The Chair Conservative Rodney Weston

Thank you very much.

Mr. MacAulay.

5:10 p.m.

Liberal

Lawrence MacAulay Liberal Cardigan, PE

Thank you very much, Mr. Chairman.

Thank you, gentlemen, for being here.

You mentioned a regime change, a generic change. The Fisheries Act was mentioned. We don't want to get into a political discussion, not at all, but it sounds like you could be the luck of the draw.

I think it's so important. You talked about the return of the lake trout and other things. I would expect that if you do not have scientists, it puts you behind. I'd like you to expand on that.

5:10 p.m.

Executive Director, Georgian Bay Association

Robert Duncanson

Absolutely. You can't replace some of the scientists who get laid off, temporarily moved, or whatever. They're carrying with them invaluable knowledge. I worry when I see quick shifts between federal and provincial priorities and what not, that you could end up throwing the baby out with the bathwater. You get rid of these scientists, and there goes your historical knowledge on some of this stuff.

5:10 p.m.

Liberal

Lawrence MacAulay Liberal Cardigan, PE

To get rid of the scientists would be totally unacceptable.

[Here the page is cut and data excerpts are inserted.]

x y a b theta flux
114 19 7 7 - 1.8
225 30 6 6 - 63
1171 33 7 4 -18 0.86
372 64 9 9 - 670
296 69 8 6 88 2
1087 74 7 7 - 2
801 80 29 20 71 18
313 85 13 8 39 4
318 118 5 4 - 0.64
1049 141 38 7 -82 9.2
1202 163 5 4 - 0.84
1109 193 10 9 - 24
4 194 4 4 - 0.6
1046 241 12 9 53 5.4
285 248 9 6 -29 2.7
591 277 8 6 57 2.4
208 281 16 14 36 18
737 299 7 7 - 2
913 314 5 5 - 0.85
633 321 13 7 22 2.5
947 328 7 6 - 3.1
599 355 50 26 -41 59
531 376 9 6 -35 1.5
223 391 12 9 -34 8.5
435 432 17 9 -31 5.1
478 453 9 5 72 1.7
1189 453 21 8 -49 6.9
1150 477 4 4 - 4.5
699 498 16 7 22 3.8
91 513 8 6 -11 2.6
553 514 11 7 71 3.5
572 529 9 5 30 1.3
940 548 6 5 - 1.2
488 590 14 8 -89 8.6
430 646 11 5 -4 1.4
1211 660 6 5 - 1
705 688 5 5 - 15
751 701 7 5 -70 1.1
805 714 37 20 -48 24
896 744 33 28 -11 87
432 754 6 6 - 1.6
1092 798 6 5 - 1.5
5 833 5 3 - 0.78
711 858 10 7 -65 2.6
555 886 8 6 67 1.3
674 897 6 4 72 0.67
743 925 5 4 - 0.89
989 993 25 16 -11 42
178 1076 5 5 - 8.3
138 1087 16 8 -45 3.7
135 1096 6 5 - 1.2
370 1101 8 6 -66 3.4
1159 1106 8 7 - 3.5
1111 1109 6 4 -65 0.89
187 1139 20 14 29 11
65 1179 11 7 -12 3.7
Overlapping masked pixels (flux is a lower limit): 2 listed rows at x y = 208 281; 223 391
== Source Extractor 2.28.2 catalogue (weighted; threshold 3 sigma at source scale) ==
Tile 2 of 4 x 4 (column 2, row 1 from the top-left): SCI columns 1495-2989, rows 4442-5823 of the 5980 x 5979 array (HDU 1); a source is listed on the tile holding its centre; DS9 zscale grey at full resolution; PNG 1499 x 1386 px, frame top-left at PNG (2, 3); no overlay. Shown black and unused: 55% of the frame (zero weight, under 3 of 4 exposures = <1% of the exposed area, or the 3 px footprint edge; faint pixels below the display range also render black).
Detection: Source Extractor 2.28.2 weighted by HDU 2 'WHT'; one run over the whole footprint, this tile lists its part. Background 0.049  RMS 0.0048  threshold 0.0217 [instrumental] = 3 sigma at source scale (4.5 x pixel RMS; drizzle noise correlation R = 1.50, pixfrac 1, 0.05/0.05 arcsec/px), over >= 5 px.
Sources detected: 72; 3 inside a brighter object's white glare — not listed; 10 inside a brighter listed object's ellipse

I'd like you to bring in the Ontario-Canada agreement, which you referred to in your discussions.

5:10 p.m.

Executive Director, Georgian Bay Association

Robert Duncanson

The Canada-Ontario agreement is what's going to allow Ontario to continue to be a partner with the federal government in whatever form, and I agree that the revised Fisheries Act may well target the Great Lakes and Georgian Bay as some of the continued recipients of attention. But as John said, you need the ground troops out there, the MNR and MOE folks who are out there in their boats pulling in some of this data to feed back into the system, and that can only happen if they get funding. There's no reason to believe that we won't continue to get funding through the Canada-Ontario agreement. I guess the discussion is about how much.

5:10 p.m.

Liberal

Lawrence MacAulay Liberal Cardigan, PE

It's obvious somebody is going to get less. If there is less to go around, somebody is going to do without, or somebody is going to have less.

5:10 p.m.

Executive Director, Georgian Bay Association

5:10 p.m.

Liberal

Lawrence MacAulay Liberal Cardigan, PE

And of course you'd be very much hoping it's not you.

5:10 p.m.

Executive Director, Georgian Bay Association

Robert Duncanson

That's right.

5:10 p.m.

Liberal

Lawrence MacAulay Liberal Cardigan, PE

Along with my own area, I hope you do receive it.

We do exist, and we are part of the country, and the fishery is quite important.

You have quite a lot of clout. You have 10,000 families with $100 million.